In other words, wipe the slate clean and start over again?


I think(as I understand it) Confirmation is a sacrament that can only be received once and that it leaves an indelible mark on the soul.


Through the years when ever Billy Graham came to town I would go to his crusades, and at the end of the service I would come forward to be Born Again. I knew that it could only happen once, but I felt like I should make a new commitment to Jesus. That’s why I’m wondering about a new confirmation, because of the establishment of the old Latin Mass and conservative customs. It just seems like a person switching over to the Latin Mass would be making a new commitment to Jesus.


You can’t. Confirmation, once validly conferred, is permanent and cannot be undone or redone. End of story.

You can make a renewal of you baptismal promises as often as you like, but that is not the same thing as receiving the sacrament again.

Okay, at least renewal of the baptismal promises is something. Do you have time to tell me about it?



When a person is baptized, that person (or that person’s parents and Godparents in the case of infants) is asked a series of questions:

Do you reject sin,
so as to live in the freedom of God’s children?

Do you reject the glamor of evil,
and refuse to be mastered by sin?

Do you reject Satan,
father of sin and prince of darkness?

Do you believe in God, the Father almighty,
creator of heaven and earth?

Do you believe in Jesus Christ,
his only Son, our Lord,
who was born of the Virgin Mary,
was crucified, died, and was buried,
rose from the dead,
and is now seated at the right hand of the Father?

Do you believe in the Holy Spirit,
the Holy Catholic Church,
the communion of saints,
the forgiveness of sins,
the resurrection of the body,
and life everlasting?

To each of these questions the candidate (or parents/Godparents) answers “I do.” These answers in the affirmative constitute the promises.

Anyone may renew their baptismal promises at any time by repeating these questions and again answering affirmatively.

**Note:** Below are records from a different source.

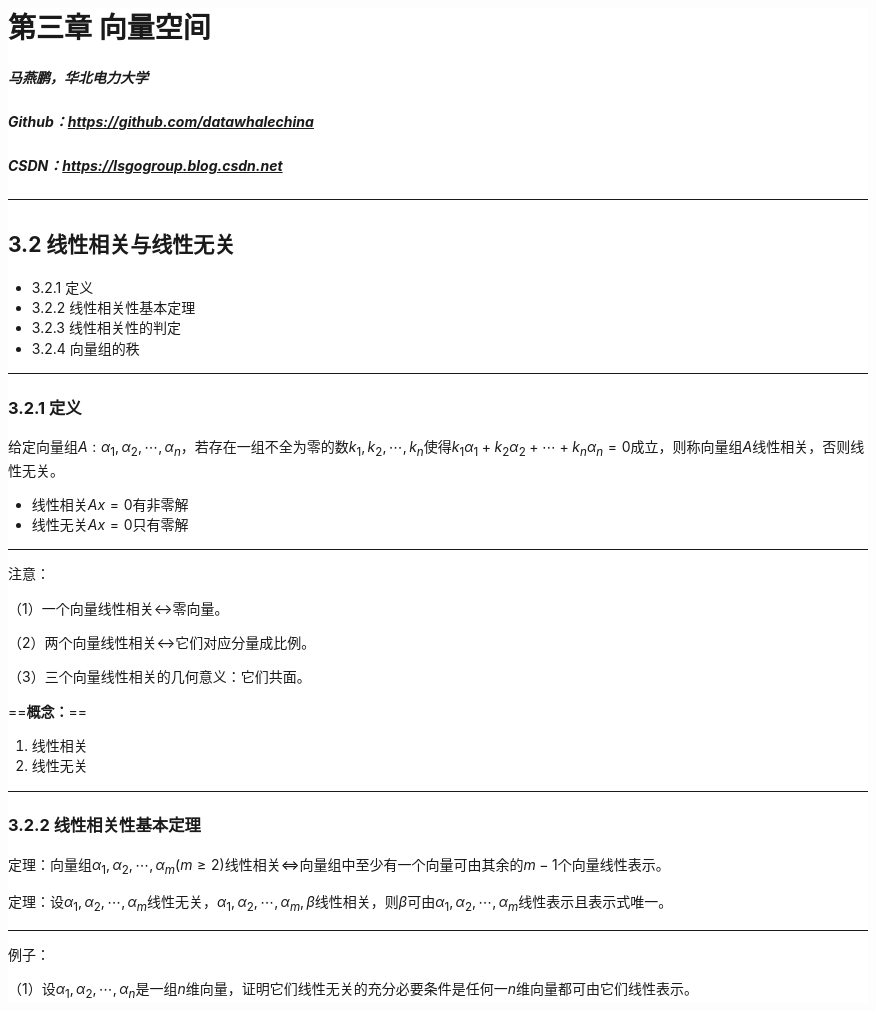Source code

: 

# 第三章 向量空间

##### 马燕鹏，华北电力大学
##### Github：https://github.com/datawhalechina 
##### CSDN：https://lsgogroup.blog.csdn.net

---

## 3.2 线性相关与线性无关
- 3.2.1 定义
- 3.2.2 线性相关性基本定理
- 3.2.3 线性相关性的判定
- 3.2.4 向量组的秩


---
### 3.2.1 定义

给定向量组$A:\alpha_1,\alpha_2,\cdots,\alpha_n$，若存在一组不全为零的数$k_1,k_2,\cdots,k_n$使得$k_1\alpha_1+k_2\alpha_2+\cdots+k_n\alpha_n=0$成立，则称向量组$A$线性相关，否则线性无关。
- 线性相关$Ax=0$有非零解
- 线性无关$Ax=0$只有零解


---
注意：

（1）一个向量线性相关$\leftrightarrow$零向量。

（2）两个向量线性相关$\leftrightarrow$它们对应分量成比例。

（3）三个向量线性相关的几何意义：它们共面。


==**概念：**==
1. 线性相关
2. 线性无关

---

### 3.2.2 线性相关性基本定理

定理：向量组$\alpha_1,\alpha_2,\cdots,\alpha_m(m\geq 2)$线性相关$\Leftrightarrow$向量组中至少有一个向量可由其余的$m-1$个向量线性表示。

定理：设$\alpha_1,\alpha_2,\cdots,\alpha_m$线性无关，$\alpha_1,\alpha_2,\cdots,\alpha_m,\beta$线性相关，则$\beta$可由$\alpha_1,\alpha_2,\cdots,\alpha_m$线性表示且表示式唯一。


---
例子：

（1）设$\alpha_1,\alpha_2,\cdots,\alpha_n$是一组$n$维向量，证明它们线性无关的充分必要条件是任何一$n$维向量都可由它们线性表示。
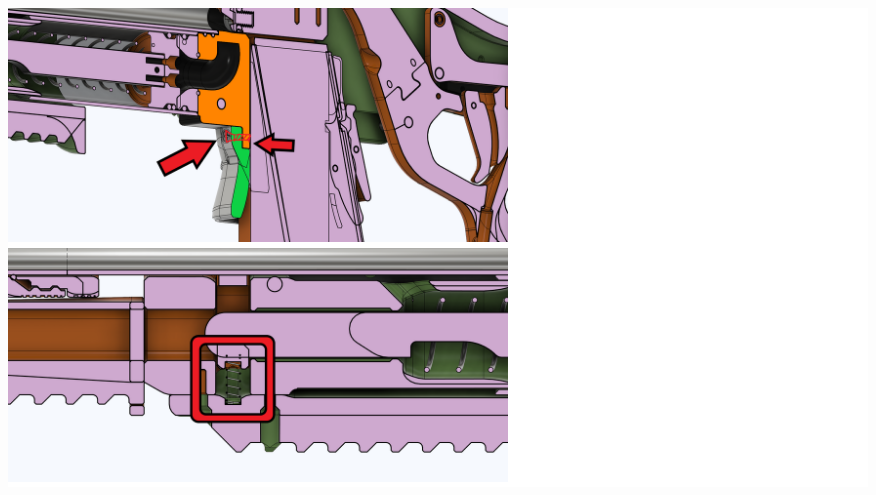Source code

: <img src="GHimages/SLAB%204%20v172%202.png" width="500">
<img src="GHimages/SLAB%204%20v172%203.png" width="500">

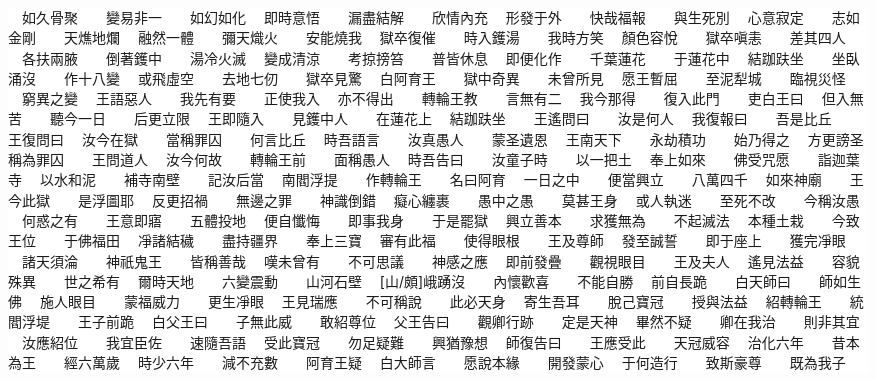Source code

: 　如久骨聚　　變易非一　　如幻如化
　即時意悟　　漏盡結解　　欣情內充
　形發于外　　快哉福報　　與生死別
　心意寂定　　志如金剛　　天燋地爛
　融然一體　　彌天熾火　　安能燒我
　獄卒復催　　時入鑊湯　　我時方笑
　顏色容悅　　獄卒嗔恚　　差其四人
　各扶兩腋　　倒著鑊中　　湯冷火滅
　變成清涼　　考掠搒笞　　普皆休息
　即便化作　　千葉蓮花　　于蓮花中
　結跏趺坐　　坐臥涌沒　　作十八變
　或飛虛空　　去地七仞　　獄卒見驚
　白阿育王　　獄中奇異　　未曾所見
　愿王暫屈　　至泥犁城　　臨視災怪
　窮異之變
　王語惡人　　我先有要　　正使我入
　亦不得出　　轉輪王教　　言無有二
　我今那得　　復入此門　　吏白王曰
　但入無苦　　聽今一日　　后更立限
　王即隨入　　見鑊中人　　在蓮花上
　結跏趺坐　　王遙問曰　　汝是何人
　我復報曰　　吾是比丘　　王復問曰
　汝今在獄　　當稱罪囚　　何言比丘
　時吾語言　　汝真愚人　　蒙圣遺恩
　王南天下　　永劫積功　　始乃得之
　方更謗圣　　稱為罪囚　　王問道人
　汝今何故　　轉輪王前　　面稱愚人
　時吾告曰　　汝童子時　　以一把土
　奉上如來　　佛受咒愿　　詣迦葉寺
　以水和泥　　補寺南壁　　記汝后當
　南閻浮提　　作轉輪王　　名曰阿育
　一日之中　　便當興立　　八萬四千
　如來神廟　　王今此獄　　是浮圖耶
　反更招禍　　無邊之罪　　神識倒錯
　癡心纏裹　　愚中之愚　　莫甚王身
　或人執迷　　至死不改　　今稱汝愚
　何惑之有　　王意即寤　　五體投地
　便自懺悔　　即事我身　　于是罷獄
　興立善本　　求獲無為　　不起滅法
　本種土栽　　今致王位　　于佛福田
　凈諸結穢　　盡持疆界　　奉上三寶
　審有此福　　使得眼根　　王及尊師
　發至誠誓　　即于座上　　獲完凈眼
　諸天須淪　　神祇鬼王　　皆稱善哉
　嘆未曾有　　不可思議　　神感之應
　即前發疊　　觀視眼目　　王及夫人
　遙見法益　　容貌殊異　　世之希有
　爾時天地　　六變震動　　山河石壁
　[山/頗]峨踴沒　　內懷歡喜　　不能自勝
　前自長跪　　白天師曰　　師如生佛
　施人眼目　　蒙福威力　　更生凈眼
　王見瑞應　　不可稱說　　此必天身
　寄生吾耳　　脫己寶冠　　授與法益
　紹轉輪王　　統閻浮堤　　王子前跪
　白父王曰　　子無此威　　敢紹尊位
　父王告曰　　觀卿行跡　　定是天神
　畢然不疑　　卿在我治　　則非其宜
　汝應紹位　　我宜臣佐　　速隨吾語
　受此寶冠　　勿足疑難　　興猶豫想
　師復告曰　　王應受此　　天冠威容
　治化六年　　昔本為王　　經六萬歲
　時少六年　　減不充數　　阿育王疑
　白大師言　　愿說本緣　　開發蒙心
　于何造行　　致斯豪尊　　既為我子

Witnesses at a baptism are often invited to renew their own baptismal promises and all persons attending a Mass with baptisms or during the Easter season may be invited to renew their baptismal promises instead of praying the Nicene Creed. This does not mean, however that they are repeating their baptism; baptism, once validly conferred, is permanent and cannot be undone or redone.

Candidates for confirmation may also be asked to renew their baptismal promises as part of the Rite of Confirmation. Likewise, subsequent renewal of baptismal promises is not the same thing as repeating the sacrament of Confirmation.

Thanks for the write-up. That sounds better than just walking to the front of the stadium and standing in front of Billy Graham. Does the Priest give the person a little slap on one cheek and then a little slap on the other cheek?


A gentle slap from the bishop on one cheek used to be part of the Confirmation ritual as it was sometimes practiced in the US. The purpose for this was to serve as a reminder for the confirmands that they should be prepared to be persecuted for the faith. While perhaps an effective teaching moment, this was an innovation that really had nothing to do with the sacrament so it has been discontinued in most places.

Thanks to everyone for answering my question. I think we will register at both parishes, for the times when we can’t make the drive to the FSSP. I just wonder if the NO parish will think I skip an awful lot of Sunday Masses! :wink:

The same website has the contact info for the parish. You could call or e-mail them and simply ask.

I almost never attend where I would be considered a member these days (I am a Byzantine Catholic) as I am unable to get to the parish. I have thought about registering at the local Roman parish that I can walk to under some sort of status of “in residence” or some such (however it would be handled, I do not know) because, well, that is where I can get to most Sundays or during the week.

…what is this about registering…I have never heard of it…you just attend in Oz…and in time become a regular attendee and then a pillar of the church by volunteering for cleaning or what have you?

I am not sure I understand the question. You have never heard of registering as a member of a parish?